1. Update the `CERTCTL_PAGERDUTY_ROUTING_KEY` (or equivalent) env
var in your deployment.
2. Restart `certctl-server`. The notifier registry rebuilds
with the new credential.
3. Confirm with the admin-test endpoint above against the cert
you most care about.
The renewal loop is idempotent — a missed tick during the restart
window does NOT cause double-dispatch on the next tick (per-channel
dedup on the `notification_events` table guards against that).
---
## Cardinality + cost
- Default 6 channels × 4 thresholds × 3 results = **72 Prometheus series**.

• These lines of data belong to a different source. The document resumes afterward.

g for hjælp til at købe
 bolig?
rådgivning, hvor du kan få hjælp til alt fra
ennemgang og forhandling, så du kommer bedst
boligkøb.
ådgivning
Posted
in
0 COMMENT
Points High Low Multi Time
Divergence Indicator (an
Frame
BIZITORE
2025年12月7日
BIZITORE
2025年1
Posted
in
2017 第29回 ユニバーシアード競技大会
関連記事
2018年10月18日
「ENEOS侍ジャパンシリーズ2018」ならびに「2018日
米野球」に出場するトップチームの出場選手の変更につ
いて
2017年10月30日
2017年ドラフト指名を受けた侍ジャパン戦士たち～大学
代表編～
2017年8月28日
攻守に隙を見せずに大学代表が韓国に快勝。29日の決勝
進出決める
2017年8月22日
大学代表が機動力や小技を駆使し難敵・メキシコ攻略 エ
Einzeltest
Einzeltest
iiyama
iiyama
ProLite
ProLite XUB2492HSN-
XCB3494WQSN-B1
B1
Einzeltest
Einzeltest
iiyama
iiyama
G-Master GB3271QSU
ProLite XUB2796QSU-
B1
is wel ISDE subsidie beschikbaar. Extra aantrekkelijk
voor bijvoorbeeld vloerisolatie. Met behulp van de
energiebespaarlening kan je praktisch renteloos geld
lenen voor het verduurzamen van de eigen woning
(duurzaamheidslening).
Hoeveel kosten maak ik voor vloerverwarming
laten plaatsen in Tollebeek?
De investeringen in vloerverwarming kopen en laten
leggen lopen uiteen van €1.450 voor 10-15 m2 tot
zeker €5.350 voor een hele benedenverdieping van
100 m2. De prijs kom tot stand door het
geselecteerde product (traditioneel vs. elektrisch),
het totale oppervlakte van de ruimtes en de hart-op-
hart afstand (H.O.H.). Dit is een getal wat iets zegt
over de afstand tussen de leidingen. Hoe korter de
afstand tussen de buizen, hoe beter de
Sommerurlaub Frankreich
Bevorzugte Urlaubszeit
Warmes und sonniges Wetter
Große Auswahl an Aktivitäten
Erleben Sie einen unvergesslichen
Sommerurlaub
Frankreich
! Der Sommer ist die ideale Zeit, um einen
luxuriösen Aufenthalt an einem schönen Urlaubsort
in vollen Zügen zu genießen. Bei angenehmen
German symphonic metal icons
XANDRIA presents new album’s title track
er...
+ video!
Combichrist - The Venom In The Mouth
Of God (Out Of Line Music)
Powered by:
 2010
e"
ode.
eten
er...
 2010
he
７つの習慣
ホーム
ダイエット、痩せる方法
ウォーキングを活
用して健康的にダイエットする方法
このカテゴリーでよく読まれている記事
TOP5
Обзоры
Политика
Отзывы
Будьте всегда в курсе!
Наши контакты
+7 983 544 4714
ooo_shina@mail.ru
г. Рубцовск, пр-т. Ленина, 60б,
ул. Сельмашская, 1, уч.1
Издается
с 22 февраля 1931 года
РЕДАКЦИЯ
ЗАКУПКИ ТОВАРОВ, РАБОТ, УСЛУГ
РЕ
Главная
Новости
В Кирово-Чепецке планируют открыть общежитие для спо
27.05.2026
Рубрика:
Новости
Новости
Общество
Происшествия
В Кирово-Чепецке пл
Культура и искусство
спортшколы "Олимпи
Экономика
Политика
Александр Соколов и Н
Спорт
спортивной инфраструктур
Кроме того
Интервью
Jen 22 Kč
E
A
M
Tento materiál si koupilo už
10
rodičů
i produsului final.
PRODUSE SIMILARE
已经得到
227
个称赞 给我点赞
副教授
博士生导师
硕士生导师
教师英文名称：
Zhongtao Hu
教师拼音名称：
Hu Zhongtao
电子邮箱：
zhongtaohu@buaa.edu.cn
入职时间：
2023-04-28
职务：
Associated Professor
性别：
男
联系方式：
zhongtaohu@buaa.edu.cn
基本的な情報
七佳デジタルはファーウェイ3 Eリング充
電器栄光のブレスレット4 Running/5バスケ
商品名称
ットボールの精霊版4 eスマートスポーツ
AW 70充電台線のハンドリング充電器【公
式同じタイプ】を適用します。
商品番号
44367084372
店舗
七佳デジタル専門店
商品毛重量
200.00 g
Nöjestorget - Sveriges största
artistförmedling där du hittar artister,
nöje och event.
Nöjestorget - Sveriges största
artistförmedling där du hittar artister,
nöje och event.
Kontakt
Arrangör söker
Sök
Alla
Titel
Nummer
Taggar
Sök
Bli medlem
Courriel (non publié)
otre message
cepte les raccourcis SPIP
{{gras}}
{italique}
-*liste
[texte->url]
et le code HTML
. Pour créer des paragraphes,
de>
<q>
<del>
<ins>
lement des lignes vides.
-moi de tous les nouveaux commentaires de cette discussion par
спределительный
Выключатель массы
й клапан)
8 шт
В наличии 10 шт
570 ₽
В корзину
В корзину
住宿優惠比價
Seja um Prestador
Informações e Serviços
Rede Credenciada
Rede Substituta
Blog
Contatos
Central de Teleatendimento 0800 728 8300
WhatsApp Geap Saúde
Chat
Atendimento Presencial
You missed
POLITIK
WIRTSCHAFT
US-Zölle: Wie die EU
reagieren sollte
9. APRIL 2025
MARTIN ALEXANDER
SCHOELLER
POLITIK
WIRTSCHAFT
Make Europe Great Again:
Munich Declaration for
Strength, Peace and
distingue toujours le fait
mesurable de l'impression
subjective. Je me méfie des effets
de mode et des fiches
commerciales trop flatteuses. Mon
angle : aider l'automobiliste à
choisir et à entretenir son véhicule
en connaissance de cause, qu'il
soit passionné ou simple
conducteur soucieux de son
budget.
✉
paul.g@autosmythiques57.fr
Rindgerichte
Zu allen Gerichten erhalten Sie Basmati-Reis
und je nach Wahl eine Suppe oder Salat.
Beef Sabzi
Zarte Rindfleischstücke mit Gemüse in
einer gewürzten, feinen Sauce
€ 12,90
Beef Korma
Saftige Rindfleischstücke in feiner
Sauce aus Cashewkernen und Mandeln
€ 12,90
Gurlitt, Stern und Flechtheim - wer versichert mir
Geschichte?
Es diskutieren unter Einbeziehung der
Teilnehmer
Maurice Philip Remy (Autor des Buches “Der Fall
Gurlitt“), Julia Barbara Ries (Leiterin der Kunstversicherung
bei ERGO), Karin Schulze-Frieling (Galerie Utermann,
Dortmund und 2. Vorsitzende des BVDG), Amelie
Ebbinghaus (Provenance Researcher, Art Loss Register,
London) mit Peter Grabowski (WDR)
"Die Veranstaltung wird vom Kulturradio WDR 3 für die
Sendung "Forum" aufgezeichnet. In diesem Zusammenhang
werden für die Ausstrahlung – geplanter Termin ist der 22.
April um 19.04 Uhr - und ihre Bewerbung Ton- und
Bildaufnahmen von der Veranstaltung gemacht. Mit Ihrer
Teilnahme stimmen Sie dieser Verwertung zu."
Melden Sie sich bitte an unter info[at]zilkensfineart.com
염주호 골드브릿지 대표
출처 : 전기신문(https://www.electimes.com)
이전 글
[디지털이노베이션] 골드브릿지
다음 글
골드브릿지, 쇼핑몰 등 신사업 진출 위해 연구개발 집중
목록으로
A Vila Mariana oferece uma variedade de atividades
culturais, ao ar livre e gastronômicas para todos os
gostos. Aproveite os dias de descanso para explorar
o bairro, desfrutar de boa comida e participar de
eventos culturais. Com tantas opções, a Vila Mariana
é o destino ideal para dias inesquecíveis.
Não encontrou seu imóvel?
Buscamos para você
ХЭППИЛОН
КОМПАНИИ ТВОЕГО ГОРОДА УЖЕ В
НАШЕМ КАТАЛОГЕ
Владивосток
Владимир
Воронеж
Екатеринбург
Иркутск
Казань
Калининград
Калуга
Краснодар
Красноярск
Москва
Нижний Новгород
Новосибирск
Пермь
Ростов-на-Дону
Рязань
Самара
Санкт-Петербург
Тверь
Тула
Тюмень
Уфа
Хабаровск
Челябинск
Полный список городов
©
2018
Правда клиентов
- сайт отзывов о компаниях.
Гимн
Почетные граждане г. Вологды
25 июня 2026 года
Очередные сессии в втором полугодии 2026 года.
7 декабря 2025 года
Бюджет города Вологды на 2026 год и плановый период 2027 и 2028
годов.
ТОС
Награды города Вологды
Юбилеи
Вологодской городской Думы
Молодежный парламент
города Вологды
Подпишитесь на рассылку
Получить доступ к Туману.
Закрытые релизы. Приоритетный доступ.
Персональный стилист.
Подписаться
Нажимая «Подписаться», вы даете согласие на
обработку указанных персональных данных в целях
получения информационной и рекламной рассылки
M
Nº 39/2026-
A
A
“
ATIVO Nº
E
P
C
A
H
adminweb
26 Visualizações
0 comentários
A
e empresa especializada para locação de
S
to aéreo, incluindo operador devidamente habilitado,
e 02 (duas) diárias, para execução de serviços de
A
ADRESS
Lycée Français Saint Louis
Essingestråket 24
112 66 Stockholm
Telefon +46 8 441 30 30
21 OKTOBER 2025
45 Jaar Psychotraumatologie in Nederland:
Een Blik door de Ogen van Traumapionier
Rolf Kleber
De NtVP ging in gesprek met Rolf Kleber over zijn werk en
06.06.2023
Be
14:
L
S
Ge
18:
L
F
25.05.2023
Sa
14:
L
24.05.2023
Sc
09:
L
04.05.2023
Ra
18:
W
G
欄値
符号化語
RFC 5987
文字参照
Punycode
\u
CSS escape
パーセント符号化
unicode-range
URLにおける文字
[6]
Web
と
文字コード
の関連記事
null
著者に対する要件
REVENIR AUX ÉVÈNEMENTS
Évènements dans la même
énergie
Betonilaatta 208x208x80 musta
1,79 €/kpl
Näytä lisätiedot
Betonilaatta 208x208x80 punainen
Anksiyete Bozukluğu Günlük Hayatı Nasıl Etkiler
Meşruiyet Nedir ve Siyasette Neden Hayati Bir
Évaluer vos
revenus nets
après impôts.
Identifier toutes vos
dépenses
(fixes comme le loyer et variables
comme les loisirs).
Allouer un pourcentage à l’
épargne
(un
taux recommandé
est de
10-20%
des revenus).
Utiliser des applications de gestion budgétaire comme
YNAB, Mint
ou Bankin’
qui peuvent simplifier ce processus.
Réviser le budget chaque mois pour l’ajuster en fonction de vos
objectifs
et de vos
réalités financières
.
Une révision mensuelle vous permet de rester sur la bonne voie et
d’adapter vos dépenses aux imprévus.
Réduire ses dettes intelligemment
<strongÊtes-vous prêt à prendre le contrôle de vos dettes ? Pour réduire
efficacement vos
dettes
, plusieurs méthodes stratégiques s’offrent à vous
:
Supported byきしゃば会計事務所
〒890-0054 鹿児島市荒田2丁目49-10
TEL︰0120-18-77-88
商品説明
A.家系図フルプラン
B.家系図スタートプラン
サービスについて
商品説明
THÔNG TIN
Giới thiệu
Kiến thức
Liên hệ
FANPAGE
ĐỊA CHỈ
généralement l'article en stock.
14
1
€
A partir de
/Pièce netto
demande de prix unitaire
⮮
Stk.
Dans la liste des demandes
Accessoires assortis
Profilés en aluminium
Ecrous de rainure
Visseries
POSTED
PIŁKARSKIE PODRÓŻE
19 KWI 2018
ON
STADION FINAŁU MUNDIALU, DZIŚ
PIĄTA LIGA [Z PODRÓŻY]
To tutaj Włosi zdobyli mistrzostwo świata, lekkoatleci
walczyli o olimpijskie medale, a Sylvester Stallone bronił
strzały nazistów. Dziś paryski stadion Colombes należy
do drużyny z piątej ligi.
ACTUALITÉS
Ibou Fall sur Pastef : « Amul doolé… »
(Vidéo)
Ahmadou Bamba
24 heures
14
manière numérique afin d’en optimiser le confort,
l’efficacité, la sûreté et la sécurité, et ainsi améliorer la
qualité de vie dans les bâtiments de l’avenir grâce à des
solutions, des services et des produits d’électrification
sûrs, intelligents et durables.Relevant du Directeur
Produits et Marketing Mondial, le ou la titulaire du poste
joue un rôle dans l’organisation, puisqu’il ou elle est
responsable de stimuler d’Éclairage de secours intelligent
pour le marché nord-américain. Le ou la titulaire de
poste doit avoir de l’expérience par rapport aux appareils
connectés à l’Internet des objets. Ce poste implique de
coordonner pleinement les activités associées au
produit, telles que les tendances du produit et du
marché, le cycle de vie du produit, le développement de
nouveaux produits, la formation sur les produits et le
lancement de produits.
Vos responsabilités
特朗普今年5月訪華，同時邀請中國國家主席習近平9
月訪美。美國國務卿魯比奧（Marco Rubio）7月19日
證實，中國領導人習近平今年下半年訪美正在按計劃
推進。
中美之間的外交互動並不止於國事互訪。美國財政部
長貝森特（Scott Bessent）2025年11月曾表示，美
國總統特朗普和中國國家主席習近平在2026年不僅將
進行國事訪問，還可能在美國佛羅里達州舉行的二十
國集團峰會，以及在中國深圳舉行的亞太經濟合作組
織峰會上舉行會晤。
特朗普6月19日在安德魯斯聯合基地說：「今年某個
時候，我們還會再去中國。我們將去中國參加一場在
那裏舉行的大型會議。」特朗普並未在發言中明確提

- Custom-thresholds policies (e.g. `[60, 45, 30, 14, 7, 3, 1, 0]`)
expand the threshold dimension proportionally — 6 × 8 × 3 = 144 series.
- Closed-enum discipline at the dispatch site means typos in
`alert_channels` do NOT grow this count.
- A daily renewal-loop tick over 10K certs each policy-bound to the
matrix above produces O(channels × thresholds × certs) audit rows
+ notification rows in the worst case (every cert has crossed
every threshold and no dedup applies). Operators sizing
Postgres should plan for an `audit_events` row count on the
order of `unique_certs × channels_per_critical_tier` per fan-out
batch — which is ~3-5× the pre-Rank-4 row count.
---
## V3-Pro forward path
Tracked at `cowork/WORKSPACE-ROADMAP.md` under "Adapter hardening":
- Per-owner / per-team / per-tenant channel routing (the matrix is
per-policy today, not per-owner).
- Calendar-aware suppression (no T-30 alerts on weekends for non-
on-call teams).
- Escalation chains (T-1 unanswered for 30m → escalate to
manager's PagerDuty).
- Per-channel rate limiting (downstream of I-005's retry+DLQ).